**Problems to solve**
1. Please duplicate everything from "Testing image shape: (10000, 32, 32, 3)" down to "the input hyperparameters." in the CNN tuning notebook.
2. Which TensorFlow version does the CNN tuning notebook print?
3. Write the next part of the CNN tuning notebook, picking up after its last line.

**Extracted text**
## **Milestone 1 - Hyperparameter Tuning for Convolutional Neural Network** 




Author: Xiaotian Han

Modified by Shreesha Jagadeesh

In this milestone, you will implement the multi-layer preceptron for image classification. The step is listed as follows:

1. Code to conduct the grid search
2. Grid search the hyperparameters for CNN
3. Compare the model performance with the original model and searched model

Intructions:
1. Complete the code between # Your code here
2. The output of the cell is the expected output of the code 



In [1]:
import tensorflow as tf
tf.random.set_seed(42)

from tensorflow.keras.datasets import mnist, cifar10
from tensorflow import keras
from tensorflow.keras import layers
from tensorflow.keras import Model, Input
from tensorflow.keras.layers import Layer, Dense, ReLU, Softmax, MaxPooling2D, Flatten, Conv2D

%matplotlib inline
import matplotlib
import matplotlib.pyplot as plt

In [2]:
print( "tensorflow=",tf.__version__ )

tensorflow= 2.4.1


# Load and preprocess dataset

In [3]:
(x_train, y_train), (x_test, y_test) =  cifar10.load_data()

# scale
x_train = x_train.astype('float32') / 255.
x_test = x_test.astype('float32') / 255.

# reshape
x_train = x_train.reshape(-1, 32, 32, 3)
x_test = x_test.reshape(-1, 32, 32, 3)

print('Training image shape:', x_train.shape)
print('Training label shape:', y_train.shape)
print('Testing image shape:', x_test.shape)
print('Testing label shape:', y_test.shape)

Training image shape: (50000, 32, 32, 3)
Training label shape: (50000, 1)
Testing image shape: (10000, 32, 32, 3)
Testing label shape: (10000, 1)


# Build CNN model with a config dictionary

In [4]:
#### Build function

In [5]:
def build_cnn_model( model_config ):
    
    '''
    Args: model_config is a dictionary that has 4 keys for defining the input hyperparameters.
    logic: the rest of the function defines the architecture and then compiles
    Returns: untrained model
    
    '''
      # set hyperparameters
    conv2d_1_filters =  model_config["hp1"]
    conv2d_2_filters =  model_config["hp2"]
    conv2d_3_filters =  model_config["hp3"]
    
    dense_1_units =  model_config["hp4"]

    # build model
    
    # The main difference with the previous project module is that the filters param itself is parameterized.

Dataset excerpt
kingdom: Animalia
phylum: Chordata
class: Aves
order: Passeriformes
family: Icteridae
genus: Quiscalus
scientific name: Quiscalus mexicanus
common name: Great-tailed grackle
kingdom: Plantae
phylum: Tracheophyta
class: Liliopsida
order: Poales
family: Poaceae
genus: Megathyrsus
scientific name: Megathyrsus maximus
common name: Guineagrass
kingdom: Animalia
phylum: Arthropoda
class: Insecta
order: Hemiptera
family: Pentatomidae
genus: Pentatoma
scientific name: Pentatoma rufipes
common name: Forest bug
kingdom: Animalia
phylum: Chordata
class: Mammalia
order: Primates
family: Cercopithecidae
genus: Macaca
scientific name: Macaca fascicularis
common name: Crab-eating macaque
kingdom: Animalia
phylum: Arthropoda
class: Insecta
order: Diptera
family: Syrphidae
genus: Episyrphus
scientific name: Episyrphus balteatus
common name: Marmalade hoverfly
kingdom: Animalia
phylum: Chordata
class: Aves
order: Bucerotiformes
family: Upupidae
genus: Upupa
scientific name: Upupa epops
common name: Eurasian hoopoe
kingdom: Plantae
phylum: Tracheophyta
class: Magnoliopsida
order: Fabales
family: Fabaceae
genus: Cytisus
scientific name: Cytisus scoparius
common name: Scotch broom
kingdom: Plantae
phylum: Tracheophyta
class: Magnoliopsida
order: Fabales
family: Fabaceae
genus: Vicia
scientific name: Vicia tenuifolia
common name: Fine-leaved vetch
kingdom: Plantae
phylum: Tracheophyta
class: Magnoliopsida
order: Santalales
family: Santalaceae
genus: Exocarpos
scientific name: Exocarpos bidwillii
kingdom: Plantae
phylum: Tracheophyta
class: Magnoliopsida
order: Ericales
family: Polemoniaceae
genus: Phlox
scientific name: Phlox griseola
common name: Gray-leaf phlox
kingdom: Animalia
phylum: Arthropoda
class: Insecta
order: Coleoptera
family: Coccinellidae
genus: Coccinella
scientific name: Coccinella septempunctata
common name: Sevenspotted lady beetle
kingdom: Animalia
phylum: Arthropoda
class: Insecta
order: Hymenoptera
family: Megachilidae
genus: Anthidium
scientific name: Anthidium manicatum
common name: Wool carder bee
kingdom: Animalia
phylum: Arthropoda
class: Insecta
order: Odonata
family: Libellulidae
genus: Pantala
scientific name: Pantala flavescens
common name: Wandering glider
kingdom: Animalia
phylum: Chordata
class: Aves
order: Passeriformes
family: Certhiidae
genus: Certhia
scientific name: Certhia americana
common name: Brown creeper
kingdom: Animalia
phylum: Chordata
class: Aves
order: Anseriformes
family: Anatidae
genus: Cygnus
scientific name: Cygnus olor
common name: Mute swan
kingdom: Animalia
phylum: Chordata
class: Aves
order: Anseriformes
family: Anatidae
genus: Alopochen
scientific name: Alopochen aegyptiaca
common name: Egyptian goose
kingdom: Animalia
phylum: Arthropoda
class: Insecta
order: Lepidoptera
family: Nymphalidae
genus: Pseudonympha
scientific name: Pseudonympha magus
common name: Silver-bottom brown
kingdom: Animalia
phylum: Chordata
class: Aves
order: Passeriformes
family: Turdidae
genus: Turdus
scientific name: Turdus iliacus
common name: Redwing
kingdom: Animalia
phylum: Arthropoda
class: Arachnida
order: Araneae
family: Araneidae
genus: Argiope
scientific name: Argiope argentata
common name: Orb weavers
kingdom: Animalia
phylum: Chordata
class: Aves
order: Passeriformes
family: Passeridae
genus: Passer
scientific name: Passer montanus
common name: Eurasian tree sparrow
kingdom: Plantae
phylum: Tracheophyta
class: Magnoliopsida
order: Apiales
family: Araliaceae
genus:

**Answers for this exercise**
1.
Testing image shape: (10000, 32, 32, 3)
Testing label shape: (10000, 1)


# Build CNN model with a config dictionary

In [4]:
#### Build function

In [5]:
def build_cnn_model( model_config ):
    
    '''
    Args: model_config is a dictionary that has 4 keys for defining the input hyperparameters.

2. 2.4.1

3.
    
    inputs = Input( shape=(32, 32, 3) )
    
    x = Conv2D(filters=conv2d_1_filters, kernel_size=3, activation='relu')(inputs)
    x = MaxPooling2D((2, 2))(x)
    
    x = Conv2D(filters=conv2d_2_filters, kernel_size=3, activation='relu')(x)
    x = MaxPooling2D((2, 2))(x)
    
    x = Conv2D(filters=conv2d_3_filters, kernel_size=3, activation='relu')(x)     
    x = Flatten()(x)
    
    x = Dense(units=dense_1_units, activation='relu')(x)
    outputs = Dense(10, activation='softmax')(x)
    model = Model(inputs, outputs, name = "cnn_model")

    # compile model
    model.compile(optimizer='adam',
              loss=tf.keras.losses.SparseCategoricalCrossentropy(),
              metrics=['accuracy'])
    
    return model

#### Train function

In [6]:
def train_func( model, epochs=1, batch_size=128, verbose = 1):
    '''
    Args: The model to be trained; epochs, batch size
    Logic: Trains the model on the x_train and y_train assuming a validation split of 20%
    The history is stored in the training_history object
    Returns: a float that is the average validation accuracy
    '''
    # Note that the training data is not explicitly passed as an input argument
    training_history = model.fit(x_train, y_train, 
                        epochs=epochs, batch_size=batch_size, validation_split=0.20, verbose = verbose)
    val_acc_list = training_history.history['val_accuracy']
    
    return sum( val_acc_list ) / len( val_acc_list )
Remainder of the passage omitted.